QUEL CHAMP DES POSSIBLES ?
Si l’alternance politique est courante aux Etats-Unis, il est rare qu’elle s’opère dans une atmosphère aussi lourde. Sur tous les terrains (environnement, éducation, santé, politique étrangère, etc.), Donald Trump cherchera à marquer aussi profondément que possible son empreinte et à saper le processus de transition. Il est aussi probable que ce dernier s’inscrive en fer de lance de l’opposition la plus radicale une fois le président Biden investi.
Dans la mesure où il peut avoir des contrecoups économiques et financiers, ce jusqu’au-boutisme n’est toutefois pas sans danger pour le parti républicain lui-même, qui pourrait se diviser et s’affaiblir à trop vouloir suivre la ligne de M. Trump. Quelle que soit l’opposition rencontrée, il est tout de même des domaines traditionnellement réservés à la présidence, comme la politique étrangère, où Joe Biden sera en mesure d’agir. Le retour des Etats-Unis dans l’Accord de Paris, qui n’est pas un traité et n’exige donc pas de vote au Sénat, s’inscrit par exemple dans la liste des promesses qui pourront être tenues. D’autres, en revanche, auront plus de mal à aboutir en cas de majorité républicaine au Sénat (cf. encadré). Si la politique industrielle (durcissement des règles d’origine appliquées au made in USA, achats fédéraux de matériels américains, investissements en recherche et développement) ou encore les programmes d’infrastructures (réfection des réseaux routiers, déploiement du haut-débit, encouragement du ferroviaire et des transports publics) peuvent faire l’objet d’accords bipartites, les programmes de M. Biden en matière de transition écologique, de santé ou d’éducation se heurteront à une résistance forte.
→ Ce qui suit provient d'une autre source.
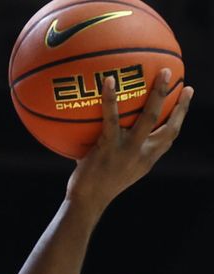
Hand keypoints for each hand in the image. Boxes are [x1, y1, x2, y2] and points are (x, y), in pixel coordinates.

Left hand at [66, 68, 193, 216]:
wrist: (86, 202)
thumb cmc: (94, 186)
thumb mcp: (113, 169)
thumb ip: (116, 151)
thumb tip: (104, 132)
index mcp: (147, 159)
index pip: (169, 137)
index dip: (180, 117)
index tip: (186, 98)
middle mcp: (144, 154)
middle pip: (170, 125)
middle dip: (181, 103)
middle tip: (184, 81)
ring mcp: (128, 149)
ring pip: (151, 116)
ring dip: (160, 92)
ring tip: (163, 71)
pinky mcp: (109, 147)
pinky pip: (112, 118)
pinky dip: (110, 98)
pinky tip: (108, 80)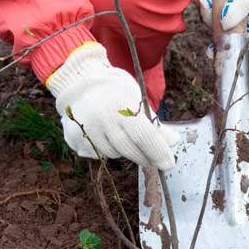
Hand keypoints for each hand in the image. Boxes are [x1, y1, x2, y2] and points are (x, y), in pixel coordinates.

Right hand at [47, 43, 177, 170]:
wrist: (79, 84)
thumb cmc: (115, 91)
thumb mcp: (136, 99)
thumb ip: (154, 122)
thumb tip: (173, 141)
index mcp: (120, 104)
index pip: (143, 135)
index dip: (158, 152)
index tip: (168, 164)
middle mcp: (101, 119)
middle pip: (130, 149)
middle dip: (145, 157)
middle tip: (153, 159)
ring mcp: (86, 130)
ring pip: (113, 153)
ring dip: (124, 150)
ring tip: (121, 134)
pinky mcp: (75, 140)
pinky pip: (98, 154)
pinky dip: (106, 148)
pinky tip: (104, 134)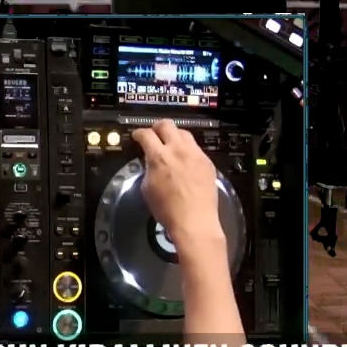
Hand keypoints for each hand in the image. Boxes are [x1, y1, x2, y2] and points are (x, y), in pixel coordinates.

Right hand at [132, 121, 224, 255]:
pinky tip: (184, 159)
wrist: (195, 222)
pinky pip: (196, 148)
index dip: (139, 133)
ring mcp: (195, 155)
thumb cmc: (169, 210)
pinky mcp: (207, 162)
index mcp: (159, 157)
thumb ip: (148, 169)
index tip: (138, 135)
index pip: (146, 134)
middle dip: (157, 127)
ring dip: (174, 135)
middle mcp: (178, 151)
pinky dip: (187, 149)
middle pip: (166, 124)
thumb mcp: (148, 188)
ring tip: (171, 145)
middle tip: (154, 134)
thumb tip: (150, 162)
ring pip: (184, 133)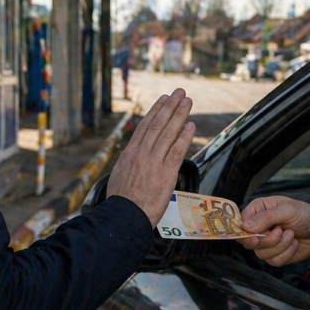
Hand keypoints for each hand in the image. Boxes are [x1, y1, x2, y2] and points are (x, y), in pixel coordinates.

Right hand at [108, 89, 195, 224]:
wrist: (123, 216)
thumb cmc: (121, 203)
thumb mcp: (119, 177)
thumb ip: (128, 165)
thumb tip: (131, 159)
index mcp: (129, 154)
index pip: (144, 127)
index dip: (155, 111)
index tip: (163, 99)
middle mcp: (141, 154)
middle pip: (157, 125)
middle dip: (170, 106)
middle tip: (179, 93)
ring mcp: (153, 162)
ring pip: (167, 133)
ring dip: (179, 115)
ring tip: (187, 101)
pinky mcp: (165, 174)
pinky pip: (177, 151)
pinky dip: (184, 137)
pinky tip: (191, 125)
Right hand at [237, 196, 309, 265]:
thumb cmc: (304, 214)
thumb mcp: (287, 210)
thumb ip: (266, 217)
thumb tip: (245, 226)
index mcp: (258, 210)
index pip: (239, 223)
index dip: (243, 232)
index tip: (253, 236)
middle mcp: (258, 228)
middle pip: (248, 242)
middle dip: (266, 240)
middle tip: (280, 231)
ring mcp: (266, 243)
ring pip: (261, 254)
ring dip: (280, 246)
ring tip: (291, 234)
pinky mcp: (275, 255)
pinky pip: (273, 261)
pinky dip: (286, 254)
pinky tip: (294, 244)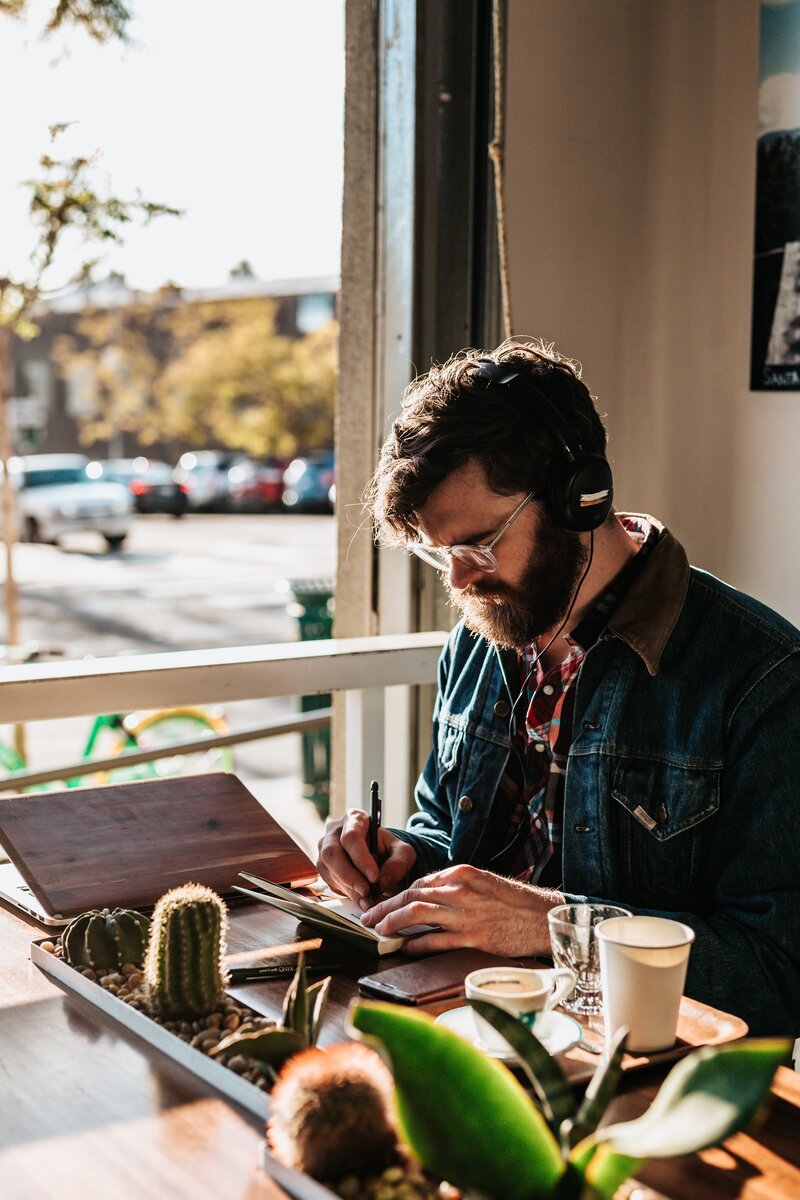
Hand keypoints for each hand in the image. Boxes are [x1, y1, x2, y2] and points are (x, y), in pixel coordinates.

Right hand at [317, 808, 416, 907]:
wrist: (380, 855)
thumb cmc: (388, 849)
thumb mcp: (403, 852)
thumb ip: (398, 864)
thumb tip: (381, 881)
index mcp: (354, 819)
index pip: (351, 837)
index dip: (360, 858)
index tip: (374, 877)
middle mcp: (334, 831)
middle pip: (332, 853)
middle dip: (349, 876)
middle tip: (366, 891)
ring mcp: (325, 848)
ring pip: (328, 869)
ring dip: (347, 887)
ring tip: (366, 899)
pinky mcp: (324, 866)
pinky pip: (329, 880)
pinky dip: (345, 892)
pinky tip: (360, 898)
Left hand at [361, 864, 561, 955]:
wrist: (543, 918)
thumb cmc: (514, 902)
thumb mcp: (483, 882)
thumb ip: (456, 886)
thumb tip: (427, 897)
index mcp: (462, 873)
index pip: (419, 882)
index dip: (397, 895)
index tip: (384, 904)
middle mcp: (460, 890)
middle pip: (410, 896)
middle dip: (384, 908)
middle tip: (368, 918)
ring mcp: (465, 914)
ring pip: (416, 914)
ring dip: (392, 923)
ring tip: (379, 932)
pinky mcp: (472, 938)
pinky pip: (434, 941)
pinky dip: (415, 944)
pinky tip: (404, 948)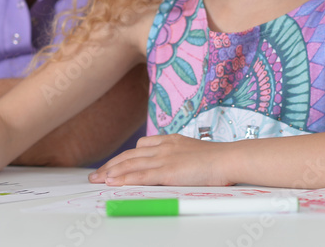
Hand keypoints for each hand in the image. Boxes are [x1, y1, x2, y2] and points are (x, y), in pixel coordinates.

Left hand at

Reste le plus grand défi que le futur 46e président des Etats-Unis aura à relever : rapprocher deux Amériques qui s’opposent, faire retomber les tensions politiques et sociales. Homme de dialogue, également surnommé « le guérisseur » Joe Biden n’aura pas trop de son expérience politique et de sa science du compromis pour y parvenir.